**Exercise:** Locate each line in the records containing "casing". Copy it.

+++ Recorded data

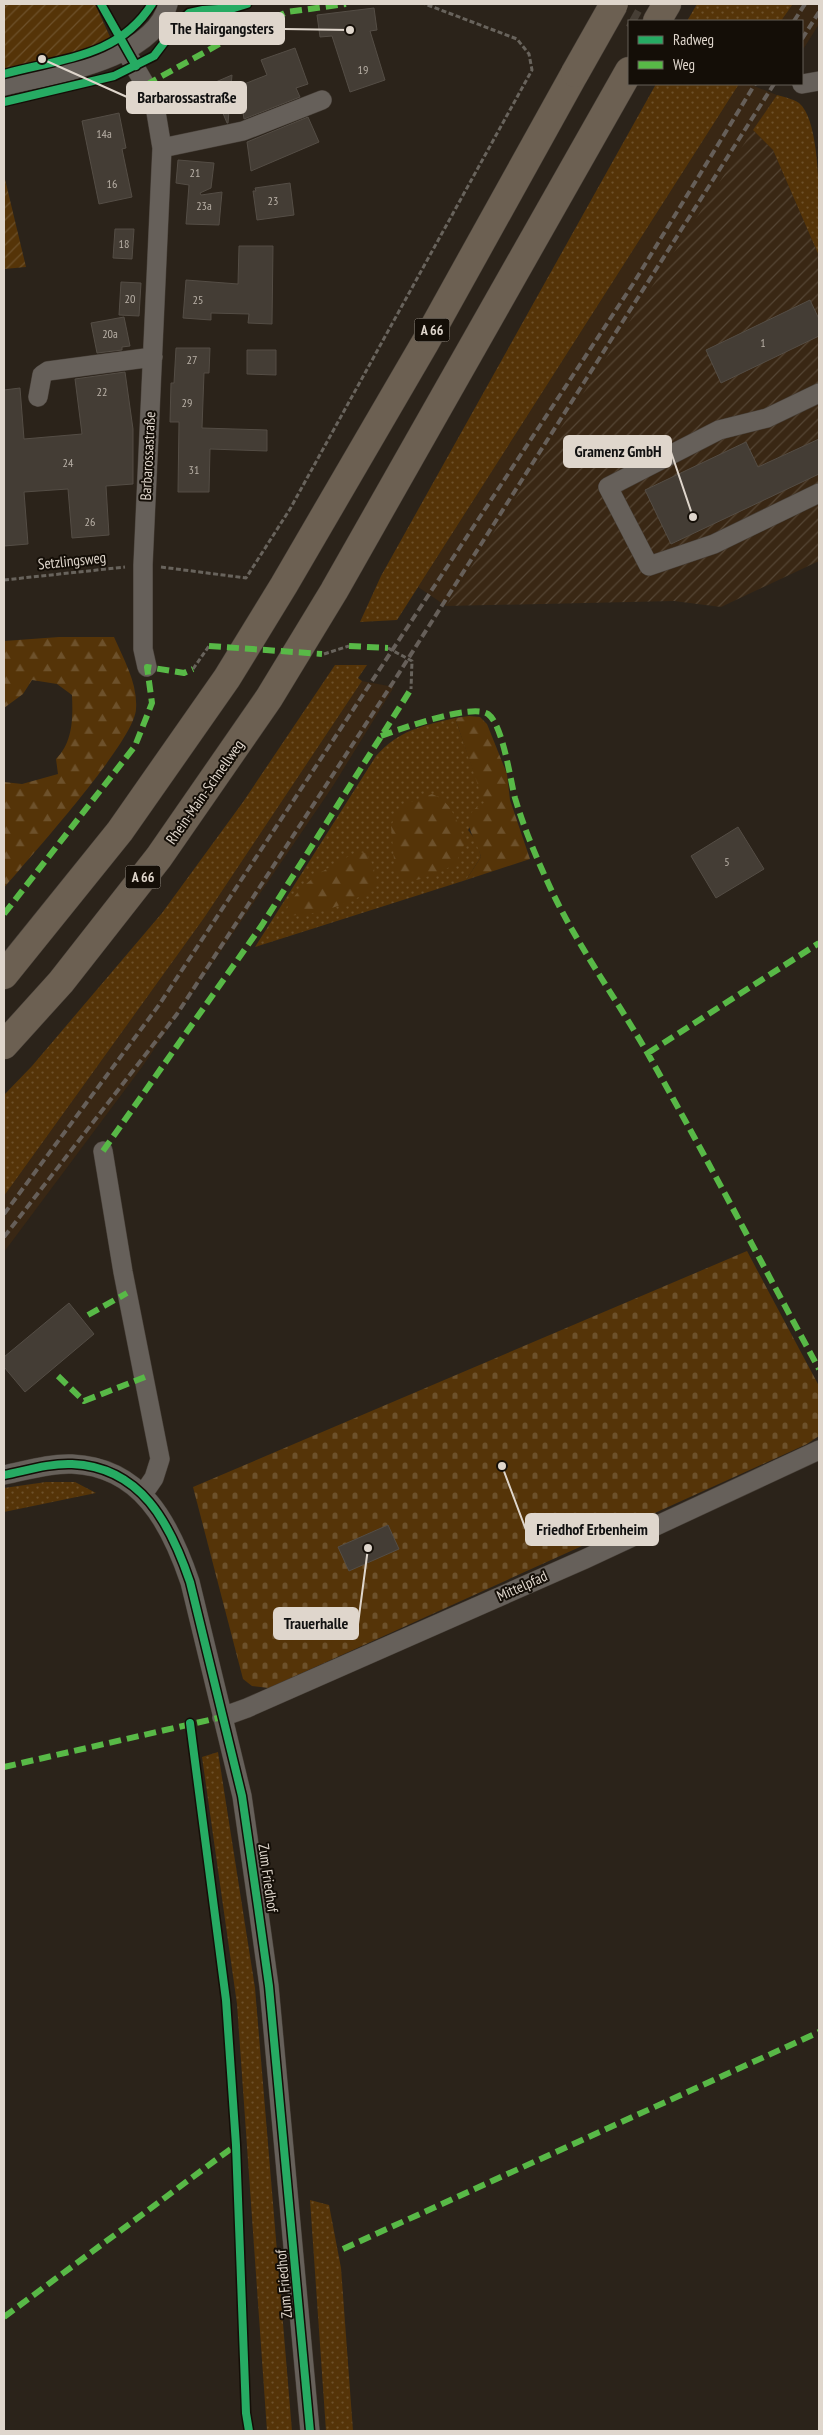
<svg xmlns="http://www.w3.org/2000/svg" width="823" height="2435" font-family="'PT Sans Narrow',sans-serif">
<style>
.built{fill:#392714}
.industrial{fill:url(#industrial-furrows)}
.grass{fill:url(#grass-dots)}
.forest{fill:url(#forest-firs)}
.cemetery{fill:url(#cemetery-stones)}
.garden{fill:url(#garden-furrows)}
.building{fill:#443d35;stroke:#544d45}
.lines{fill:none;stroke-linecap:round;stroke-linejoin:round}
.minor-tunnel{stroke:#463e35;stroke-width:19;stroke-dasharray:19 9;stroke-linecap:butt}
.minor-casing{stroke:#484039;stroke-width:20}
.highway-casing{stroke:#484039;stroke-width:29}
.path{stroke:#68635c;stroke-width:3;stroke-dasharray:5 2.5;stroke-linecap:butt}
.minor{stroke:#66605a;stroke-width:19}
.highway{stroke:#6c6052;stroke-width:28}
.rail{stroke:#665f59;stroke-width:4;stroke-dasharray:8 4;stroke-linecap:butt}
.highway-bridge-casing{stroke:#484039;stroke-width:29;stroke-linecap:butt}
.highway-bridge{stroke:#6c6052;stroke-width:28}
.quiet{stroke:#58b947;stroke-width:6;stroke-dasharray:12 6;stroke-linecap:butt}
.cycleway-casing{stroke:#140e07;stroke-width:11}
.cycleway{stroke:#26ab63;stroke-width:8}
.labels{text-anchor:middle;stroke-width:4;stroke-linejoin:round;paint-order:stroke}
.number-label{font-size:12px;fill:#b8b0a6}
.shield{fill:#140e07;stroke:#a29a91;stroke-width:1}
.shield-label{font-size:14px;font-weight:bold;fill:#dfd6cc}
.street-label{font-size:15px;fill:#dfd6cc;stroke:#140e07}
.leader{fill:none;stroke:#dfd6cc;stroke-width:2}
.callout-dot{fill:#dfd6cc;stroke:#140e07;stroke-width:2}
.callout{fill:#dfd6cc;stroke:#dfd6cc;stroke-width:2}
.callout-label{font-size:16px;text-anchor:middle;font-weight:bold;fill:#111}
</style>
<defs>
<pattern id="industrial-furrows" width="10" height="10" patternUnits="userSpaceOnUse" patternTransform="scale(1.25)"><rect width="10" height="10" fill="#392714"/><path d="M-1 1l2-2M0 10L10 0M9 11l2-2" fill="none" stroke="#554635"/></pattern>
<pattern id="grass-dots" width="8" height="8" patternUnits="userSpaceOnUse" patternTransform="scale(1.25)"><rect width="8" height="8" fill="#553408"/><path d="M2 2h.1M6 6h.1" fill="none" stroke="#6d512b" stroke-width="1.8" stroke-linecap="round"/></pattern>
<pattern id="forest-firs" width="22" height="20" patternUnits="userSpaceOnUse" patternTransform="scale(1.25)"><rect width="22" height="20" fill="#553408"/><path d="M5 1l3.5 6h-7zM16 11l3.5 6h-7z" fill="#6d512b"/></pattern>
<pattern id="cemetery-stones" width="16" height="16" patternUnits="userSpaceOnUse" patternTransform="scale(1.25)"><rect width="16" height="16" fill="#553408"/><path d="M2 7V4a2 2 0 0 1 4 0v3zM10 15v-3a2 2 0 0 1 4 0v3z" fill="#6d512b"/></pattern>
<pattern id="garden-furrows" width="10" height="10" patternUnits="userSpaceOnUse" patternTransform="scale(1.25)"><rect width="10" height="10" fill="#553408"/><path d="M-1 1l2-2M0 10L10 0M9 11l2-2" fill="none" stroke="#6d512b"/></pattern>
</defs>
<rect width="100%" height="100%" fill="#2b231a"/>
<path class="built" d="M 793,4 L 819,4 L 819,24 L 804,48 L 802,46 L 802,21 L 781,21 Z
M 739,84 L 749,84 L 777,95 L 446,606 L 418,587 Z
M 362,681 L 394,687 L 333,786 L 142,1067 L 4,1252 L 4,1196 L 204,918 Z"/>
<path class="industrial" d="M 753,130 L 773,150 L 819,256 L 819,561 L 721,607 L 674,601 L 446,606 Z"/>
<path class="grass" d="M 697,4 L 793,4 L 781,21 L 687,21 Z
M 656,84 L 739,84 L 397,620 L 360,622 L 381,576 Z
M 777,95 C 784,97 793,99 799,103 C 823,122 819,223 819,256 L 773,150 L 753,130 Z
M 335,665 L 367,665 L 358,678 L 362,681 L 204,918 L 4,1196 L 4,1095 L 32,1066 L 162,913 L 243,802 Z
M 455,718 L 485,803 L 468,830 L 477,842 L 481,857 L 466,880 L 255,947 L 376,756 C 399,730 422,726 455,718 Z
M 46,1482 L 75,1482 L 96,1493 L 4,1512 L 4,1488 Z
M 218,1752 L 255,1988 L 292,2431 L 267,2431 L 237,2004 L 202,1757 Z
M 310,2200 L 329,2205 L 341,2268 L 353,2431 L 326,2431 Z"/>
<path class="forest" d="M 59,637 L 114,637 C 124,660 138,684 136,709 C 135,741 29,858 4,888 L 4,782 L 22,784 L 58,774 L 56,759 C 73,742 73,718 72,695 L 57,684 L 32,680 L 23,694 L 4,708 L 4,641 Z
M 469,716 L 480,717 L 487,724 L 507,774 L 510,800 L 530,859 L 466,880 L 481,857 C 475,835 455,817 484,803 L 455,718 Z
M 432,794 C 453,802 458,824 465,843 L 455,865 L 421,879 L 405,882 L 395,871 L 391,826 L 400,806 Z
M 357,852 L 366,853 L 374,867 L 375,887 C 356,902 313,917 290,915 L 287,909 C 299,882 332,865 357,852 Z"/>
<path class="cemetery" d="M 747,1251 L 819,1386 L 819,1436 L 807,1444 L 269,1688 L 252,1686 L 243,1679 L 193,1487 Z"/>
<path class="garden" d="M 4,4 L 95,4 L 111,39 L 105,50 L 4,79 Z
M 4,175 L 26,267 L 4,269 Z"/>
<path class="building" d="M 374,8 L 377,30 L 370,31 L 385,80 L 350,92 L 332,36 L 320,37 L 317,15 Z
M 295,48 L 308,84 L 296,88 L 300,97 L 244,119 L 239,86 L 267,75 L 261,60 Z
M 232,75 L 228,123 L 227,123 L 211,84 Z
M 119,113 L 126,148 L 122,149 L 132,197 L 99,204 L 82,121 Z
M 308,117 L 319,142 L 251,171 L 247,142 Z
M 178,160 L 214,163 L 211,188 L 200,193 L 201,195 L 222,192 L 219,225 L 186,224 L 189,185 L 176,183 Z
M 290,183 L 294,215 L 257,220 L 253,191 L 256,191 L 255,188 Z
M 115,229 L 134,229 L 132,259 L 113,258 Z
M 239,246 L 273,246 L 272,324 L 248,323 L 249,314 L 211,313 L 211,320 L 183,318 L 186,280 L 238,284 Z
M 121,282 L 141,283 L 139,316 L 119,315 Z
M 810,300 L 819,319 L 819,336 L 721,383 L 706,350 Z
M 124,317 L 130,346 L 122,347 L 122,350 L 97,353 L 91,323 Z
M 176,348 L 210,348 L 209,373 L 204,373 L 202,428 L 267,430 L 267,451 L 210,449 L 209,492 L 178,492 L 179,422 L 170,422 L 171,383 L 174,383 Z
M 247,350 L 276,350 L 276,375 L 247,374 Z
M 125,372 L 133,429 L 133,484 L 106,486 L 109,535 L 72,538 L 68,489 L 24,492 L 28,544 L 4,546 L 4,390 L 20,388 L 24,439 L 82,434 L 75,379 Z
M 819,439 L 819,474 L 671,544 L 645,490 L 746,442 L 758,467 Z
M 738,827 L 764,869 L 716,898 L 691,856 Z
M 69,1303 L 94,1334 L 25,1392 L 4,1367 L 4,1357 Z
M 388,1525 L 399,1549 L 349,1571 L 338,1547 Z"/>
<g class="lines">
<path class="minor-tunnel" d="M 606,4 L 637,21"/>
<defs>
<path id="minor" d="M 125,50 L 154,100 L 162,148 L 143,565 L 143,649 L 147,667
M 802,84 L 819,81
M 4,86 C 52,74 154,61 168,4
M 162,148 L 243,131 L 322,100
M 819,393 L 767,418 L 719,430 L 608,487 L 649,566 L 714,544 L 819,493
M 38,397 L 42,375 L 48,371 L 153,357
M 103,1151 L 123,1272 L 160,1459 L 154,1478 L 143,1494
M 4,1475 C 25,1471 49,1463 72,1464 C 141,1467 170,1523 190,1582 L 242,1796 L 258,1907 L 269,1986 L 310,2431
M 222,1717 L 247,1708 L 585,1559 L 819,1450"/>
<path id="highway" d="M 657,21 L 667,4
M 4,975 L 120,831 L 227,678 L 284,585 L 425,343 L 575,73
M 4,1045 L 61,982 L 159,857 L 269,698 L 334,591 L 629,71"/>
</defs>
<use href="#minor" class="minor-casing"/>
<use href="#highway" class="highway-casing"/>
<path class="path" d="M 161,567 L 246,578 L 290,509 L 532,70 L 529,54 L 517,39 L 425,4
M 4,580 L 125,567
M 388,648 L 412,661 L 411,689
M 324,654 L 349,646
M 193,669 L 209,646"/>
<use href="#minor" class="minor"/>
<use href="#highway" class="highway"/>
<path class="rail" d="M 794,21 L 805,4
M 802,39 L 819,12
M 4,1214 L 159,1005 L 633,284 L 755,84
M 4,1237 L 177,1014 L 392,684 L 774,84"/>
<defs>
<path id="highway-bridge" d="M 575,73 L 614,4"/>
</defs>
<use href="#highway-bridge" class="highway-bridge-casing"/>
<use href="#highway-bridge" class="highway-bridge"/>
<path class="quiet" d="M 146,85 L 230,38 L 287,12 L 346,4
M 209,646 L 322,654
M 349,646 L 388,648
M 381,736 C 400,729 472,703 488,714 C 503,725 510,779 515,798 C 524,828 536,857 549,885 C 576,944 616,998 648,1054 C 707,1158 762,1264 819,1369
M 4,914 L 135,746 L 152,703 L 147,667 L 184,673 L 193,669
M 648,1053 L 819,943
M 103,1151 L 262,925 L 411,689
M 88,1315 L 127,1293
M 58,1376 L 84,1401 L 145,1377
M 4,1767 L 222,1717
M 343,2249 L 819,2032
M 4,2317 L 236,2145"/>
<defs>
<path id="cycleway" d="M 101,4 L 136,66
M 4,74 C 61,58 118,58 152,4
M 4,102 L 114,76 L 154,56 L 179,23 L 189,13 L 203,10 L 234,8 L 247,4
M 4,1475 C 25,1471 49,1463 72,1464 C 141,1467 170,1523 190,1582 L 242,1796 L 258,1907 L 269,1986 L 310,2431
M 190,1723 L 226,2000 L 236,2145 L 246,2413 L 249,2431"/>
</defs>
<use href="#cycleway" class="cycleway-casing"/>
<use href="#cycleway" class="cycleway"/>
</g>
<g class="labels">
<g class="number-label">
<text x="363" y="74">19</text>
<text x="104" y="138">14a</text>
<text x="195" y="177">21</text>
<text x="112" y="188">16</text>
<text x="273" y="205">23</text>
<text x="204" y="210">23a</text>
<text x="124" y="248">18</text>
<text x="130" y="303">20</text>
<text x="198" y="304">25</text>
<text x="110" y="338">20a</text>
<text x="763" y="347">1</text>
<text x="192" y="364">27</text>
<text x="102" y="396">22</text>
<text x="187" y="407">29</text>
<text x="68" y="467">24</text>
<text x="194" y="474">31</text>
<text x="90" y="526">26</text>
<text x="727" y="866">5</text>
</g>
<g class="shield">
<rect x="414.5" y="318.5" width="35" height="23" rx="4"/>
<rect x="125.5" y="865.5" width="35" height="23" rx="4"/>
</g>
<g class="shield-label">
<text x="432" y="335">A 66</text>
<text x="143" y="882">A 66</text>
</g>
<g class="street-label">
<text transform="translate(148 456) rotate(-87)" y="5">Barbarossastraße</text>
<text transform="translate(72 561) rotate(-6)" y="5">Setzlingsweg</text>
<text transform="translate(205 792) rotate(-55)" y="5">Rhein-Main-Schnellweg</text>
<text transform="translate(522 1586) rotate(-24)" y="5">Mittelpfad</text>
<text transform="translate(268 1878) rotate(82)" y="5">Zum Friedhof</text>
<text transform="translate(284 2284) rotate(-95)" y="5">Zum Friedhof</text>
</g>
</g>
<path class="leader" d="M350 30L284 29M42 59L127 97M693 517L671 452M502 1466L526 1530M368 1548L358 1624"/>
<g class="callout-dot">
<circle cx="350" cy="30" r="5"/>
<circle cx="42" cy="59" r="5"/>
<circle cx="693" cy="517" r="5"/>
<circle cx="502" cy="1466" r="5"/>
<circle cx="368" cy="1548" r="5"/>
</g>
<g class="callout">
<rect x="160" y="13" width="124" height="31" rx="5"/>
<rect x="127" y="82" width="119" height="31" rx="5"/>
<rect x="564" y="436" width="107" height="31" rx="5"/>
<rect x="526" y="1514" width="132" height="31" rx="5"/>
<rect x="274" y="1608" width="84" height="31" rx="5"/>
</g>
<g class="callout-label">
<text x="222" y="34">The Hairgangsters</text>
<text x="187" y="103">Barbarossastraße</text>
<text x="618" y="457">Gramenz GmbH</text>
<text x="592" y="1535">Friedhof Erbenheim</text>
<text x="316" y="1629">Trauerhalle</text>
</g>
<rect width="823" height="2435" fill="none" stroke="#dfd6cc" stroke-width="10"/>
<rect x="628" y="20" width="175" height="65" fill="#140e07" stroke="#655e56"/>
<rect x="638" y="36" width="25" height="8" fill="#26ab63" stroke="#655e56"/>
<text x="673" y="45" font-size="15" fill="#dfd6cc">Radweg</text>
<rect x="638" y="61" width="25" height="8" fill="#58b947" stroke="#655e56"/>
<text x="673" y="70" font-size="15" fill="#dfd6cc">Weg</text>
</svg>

++++++

**Response to this task:**
.minor-casing{stroke:#484039;stroke-width:20}
.highway-casing{stroke:#484039;stroke-width:29}
.highway-bridge-casing{stroke:#484039;stroke-width:29;stroke-linecap:butt}
.cycleway-casing{stroke:#140e07;stroke-width:11}
<use href="#minor" class="minor-casing"/>
<use href="#highway" class="highway-casing"/>
<use href="#highway-bridge" class="highway-bridge-casing"/>
<use href="#cycleway" class="cycleway-casing"/>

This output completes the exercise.